*DIRECTIONS FOR THIS TASK*:
Convert the records below into a numbered list, omitting any blank lines.
==== THE RECORDS ====
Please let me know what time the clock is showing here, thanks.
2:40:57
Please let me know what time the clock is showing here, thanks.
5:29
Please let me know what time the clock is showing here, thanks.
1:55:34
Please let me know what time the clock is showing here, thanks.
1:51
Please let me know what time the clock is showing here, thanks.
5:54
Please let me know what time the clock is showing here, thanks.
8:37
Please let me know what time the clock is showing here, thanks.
====
*EXERCISE RESULT*:
1. Please let me know what time the clock is showing here, thanks.
2. 2:40:57
3. Please let me know what time the clock is showing here, thanks.
4. 5:29
5. Please let me know what time the clock is showing here, thanks.
6. 1:55:34
7. Please let me know what time the clock is showing here, thanks.
8. 1:51
9. Please let me know what time the clock is showing here, thanks.
10. 5:54
11. Please let me know what time the clock is showing here, thanks.
12. 8:37
13. Please let me know what time the clock is showing here, thanks.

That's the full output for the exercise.